:: What the exercise asks ::
From the data, copy out every line in which the word "each" appears.

Provided records START

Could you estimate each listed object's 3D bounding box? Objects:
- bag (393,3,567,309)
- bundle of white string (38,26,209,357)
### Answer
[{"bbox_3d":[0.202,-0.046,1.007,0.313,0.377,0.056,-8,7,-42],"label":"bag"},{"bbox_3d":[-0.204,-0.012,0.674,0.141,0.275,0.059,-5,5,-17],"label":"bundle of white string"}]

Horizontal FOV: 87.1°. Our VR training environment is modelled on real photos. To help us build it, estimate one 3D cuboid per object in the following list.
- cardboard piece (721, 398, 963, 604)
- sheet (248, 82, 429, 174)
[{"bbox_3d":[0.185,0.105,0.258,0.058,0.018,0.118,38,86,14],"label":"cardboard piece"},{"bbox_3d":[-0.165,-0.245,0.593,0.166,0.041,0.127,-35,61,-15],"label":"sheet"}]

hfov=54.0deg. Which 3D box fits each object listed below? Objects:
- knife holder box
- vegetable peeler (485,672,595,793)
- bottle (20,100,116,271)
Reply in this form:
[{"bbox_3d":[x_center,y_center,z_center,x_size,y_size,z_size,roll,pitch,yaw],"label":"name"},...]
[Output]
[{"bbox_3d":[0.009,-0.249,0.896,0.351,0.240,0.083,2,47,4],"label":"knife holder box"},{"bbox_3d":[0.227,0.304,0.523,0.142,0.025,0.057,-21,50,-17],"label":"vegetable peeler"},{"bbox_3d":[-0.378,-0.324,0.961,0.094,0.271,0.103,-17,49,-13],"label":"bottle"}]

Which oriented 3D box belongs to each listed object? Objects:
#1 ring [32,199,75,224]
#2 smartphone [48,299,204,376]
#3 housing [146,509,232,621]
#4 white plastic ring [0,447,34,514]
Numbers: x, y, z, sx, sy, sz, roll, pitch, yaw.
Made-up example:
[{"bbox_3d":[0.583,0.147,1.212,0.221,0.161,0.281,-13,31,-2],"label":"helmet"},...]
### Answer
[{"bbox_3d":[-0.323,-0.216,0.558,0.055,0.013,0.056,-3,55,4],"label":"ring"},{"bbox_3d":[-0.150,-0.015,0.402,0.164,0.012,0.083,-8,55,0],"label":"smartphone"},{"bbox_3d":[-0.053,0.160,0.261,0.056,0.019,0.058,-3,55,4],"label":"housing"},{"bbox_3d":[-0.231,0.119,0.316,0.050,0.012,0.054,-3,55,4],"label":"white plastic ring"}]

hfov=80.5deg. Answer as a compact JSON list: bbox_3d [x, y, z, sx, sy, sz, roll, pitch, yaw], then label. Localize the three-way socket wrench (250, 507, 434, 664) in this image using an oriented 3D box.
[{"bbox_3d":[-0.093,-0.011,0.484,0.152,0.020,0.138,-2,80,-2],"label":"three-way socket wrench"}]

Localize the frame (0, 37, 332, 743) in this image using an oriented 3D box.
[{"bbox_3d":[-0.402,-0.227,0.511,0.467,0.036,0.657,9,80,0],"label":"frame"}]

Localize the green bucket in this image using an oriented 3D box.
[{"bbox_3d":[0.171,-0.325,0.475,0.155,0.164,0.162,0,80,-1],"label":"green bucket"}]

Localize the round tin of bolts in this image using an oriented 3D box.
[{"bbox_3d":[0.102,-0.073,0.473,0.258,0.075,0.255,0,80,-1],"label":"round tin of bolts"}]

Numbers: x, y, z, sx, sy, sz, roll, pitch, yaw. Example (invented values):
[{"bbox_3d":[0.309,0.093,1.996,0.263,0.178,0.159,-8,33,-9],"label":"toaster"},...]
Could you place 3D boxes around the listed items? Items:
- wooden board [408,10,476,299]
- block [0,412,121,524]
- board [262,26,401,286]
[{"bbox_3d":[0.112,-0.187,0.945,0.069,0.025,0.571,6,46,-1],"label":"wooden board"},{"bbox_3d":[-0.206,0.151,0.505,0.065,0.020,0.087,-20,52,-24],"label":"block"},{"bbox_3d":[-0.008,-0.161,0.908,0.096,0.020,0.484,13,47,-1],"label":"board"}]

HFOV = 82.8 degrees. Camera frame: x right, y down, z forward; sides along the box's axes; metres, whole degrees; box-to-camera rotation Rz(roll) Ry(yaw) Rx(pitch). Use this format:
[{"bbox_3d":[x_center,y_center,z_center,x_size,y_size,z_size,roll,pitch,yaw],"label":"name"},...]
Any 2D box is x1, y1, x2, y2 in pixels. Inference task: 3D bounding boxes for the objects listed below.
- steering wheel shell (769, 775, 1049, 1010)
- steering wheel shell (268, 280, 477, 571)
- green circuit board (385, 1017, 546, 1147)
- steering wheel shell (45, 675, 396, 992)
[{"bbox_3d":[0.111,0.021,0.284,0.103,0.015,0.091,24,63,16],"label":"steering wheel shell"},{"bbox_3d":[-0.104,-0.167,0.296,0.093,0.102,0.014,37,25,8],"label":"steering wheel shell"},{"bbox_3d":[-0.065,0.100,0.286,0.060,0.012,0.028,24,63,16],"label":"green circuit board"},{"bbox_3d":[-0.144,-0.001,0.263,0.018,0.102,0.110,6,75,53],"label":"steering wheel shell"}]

Provided records END

:: Exercise solution ::
Could you estimate each listed object's 3D bounding box? Objects:
hfov=54.0deg. Which 3D box fits each object listed below? Objects:
Which oriented 3D box belongs to each listed object? Objects:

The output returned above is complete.